08:40Et je me demande si le fait de revenir à une forme de stock n'est pas aussi une manière
08:45de pouvoir un peu plus tranquillement envisager cette question de la transmission.
08:50Est-ce que c'est quelque chose qui te parle ?
08:53Et est-ce que pour toi, il y a un lien ?
08:55Voilà.
08:55Impossible de ne pas citer le sociologue Hartmut Rosa, accélération.
08:59C'est-à-dire qu'on voit bien flux, accélération, jetable.
09:02C'est trois notions qui vont complètement ensemble.
09:06Donc, pourquoi transmettre dès lors que tout ce qu'on produit est éphémère et jetable ?

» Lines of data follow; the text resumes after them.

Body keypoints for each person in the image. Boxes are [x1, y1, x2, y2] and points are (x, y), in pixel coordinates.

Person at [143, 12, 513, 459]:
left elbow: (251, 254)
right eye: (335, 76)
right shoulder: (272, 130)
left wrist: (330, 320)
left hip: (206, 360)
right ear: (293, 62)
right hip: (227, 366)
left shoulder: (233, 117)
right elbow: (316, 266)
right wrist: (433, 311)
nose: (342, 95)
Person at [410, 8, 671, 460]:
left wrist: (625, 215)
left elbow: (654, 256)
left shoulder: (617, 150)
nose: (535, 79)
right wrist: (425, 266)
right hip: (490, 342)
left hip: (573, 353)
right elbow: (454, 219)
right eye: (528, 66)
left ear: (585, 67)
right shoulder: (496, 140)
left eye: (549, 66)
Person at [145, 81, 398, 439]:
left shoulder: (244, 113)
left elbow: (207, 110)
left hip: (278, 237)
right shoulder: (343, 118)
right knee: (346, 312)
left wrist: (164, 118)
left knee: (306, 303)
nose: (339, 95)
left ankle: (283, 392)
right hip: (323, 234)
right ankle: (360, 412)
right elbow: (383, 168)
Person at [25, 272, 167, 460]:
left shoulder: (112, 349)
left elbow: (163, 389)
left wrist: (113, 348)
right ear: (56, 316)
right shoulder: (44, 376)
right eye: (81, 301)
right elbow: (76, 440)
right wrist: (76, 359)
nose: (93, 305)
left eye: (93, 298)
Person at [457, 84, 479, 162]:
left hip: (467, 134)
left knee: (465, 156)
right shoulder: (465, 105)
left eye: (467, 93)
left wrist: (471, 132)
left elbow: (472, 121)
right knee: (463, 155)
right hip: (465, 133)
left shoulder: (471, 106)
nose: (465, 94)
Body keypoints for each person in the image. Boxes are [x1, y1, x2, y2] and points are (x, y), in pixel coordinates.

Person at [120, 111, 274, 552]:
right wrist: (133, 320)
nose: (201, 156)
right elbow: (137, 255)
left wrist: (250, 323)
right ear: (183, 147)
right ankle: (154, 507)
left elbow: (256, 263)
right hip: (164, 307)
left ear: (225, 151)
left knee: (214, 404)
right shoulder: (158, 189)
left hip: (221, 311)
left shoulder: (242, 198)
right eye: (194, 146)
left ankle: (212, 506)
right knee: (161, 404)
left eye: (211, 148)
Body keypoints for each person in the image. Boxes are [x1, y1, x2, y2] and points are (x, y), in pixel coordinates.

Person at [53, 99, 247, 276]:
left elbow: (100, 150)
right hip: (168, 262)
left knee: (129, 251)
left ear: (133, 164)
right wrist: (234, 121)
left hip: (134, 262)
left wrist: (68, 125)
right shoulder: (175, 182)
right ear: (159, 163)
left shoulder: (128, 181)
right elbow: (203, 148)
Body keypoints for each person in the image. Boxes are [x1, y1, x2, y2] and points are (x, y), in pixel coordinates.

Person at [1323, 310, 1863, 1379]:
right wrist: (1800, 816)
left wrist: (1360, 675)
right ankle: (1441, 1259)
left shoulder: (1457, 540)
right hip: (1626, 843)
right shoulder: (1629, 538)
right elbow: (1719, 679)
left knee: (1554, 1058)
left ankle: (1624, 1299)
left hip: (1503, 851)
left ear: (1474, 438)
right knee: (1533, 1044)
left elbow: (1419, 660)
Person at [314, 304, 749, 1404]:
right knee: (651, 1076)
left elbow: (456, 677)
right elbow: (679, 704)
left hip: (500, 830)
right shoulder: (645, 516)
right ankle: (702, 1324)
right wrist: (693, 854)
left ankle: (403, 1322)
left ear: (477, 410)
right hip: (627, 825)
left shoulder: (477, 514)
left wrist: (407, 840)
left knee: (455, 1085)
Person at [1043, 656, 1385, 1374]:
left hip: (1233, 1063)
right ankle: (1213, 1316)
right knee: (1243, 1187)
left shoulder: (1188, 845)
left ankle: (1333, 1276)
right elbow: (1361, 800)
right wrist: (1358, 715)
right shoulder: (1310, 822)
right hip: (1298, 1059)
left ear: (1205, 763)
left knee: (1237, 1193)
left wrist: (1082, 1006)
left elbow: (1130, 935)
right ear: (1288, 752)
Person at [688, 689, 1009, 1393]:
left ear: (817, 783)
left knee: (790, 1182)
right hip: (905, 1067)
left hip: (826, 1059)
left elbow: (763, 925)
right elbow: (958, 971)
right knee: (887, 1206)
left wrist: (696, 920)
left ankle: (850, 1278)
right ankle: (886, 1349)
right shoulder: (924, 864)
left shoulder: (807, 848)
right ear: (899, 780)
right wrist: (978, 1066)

09:10D'ailleurs, ça amène à parler du fait que le stock, c'est l'amont.
09:14Mais l'être humain, quand il consomme quelque chose, il y a un aval après.
09:17Donc, le revers du stock, c'est aussi la question du traitement des déchets après, évidemment,
09:23et d'une économie circulaire.
09:25Est-ce que les êtres humains ont envie de transmettre quelque chose ?
09:27C'est la question qu'il faut peut-être se poser.
09:29Moi, je trouve parfois qu'après moi, le déluge semble être la règle que se donne actuellement toute la société.
09:36Mais effectivement, ce qui est intéressant, c'est que le stock, il a une autre dimension,
09:42surtout quand il est visible.
09:43C'est qu'il rappelle qu'on est des animaux sociaux.
09:45et qu'on est une communauté.
09:47Et la communauté, c'est une communauté horizontale, c'est les gens d'une génération.
09:52Et c'est une communauté verticale, c'est la succession des générations.
09:55Donc, est-ce que le stock, notamment si c'est des bâtiments qui sont durables,
09:59deviennent à nouveau un symbole de cette communauté qui doit,
10:02et c'est la notion de durabilité, s'étendre sur plusieurs générations ?
10:06Est-ce que ça crée une nouvelle conscience, une nouvelle envie de transmettre
10:09et de transmettre effectivement une terre vivable ?
10:12Alors, je ne saurais pas y répondre, c'est un souhait, évidemment.
10:16Ce n'est pas une prédiction, mais oui, je crois qu'il y a quelque chose comme ça.
10:19Le stock, c'est aussi une culture du non-jetable.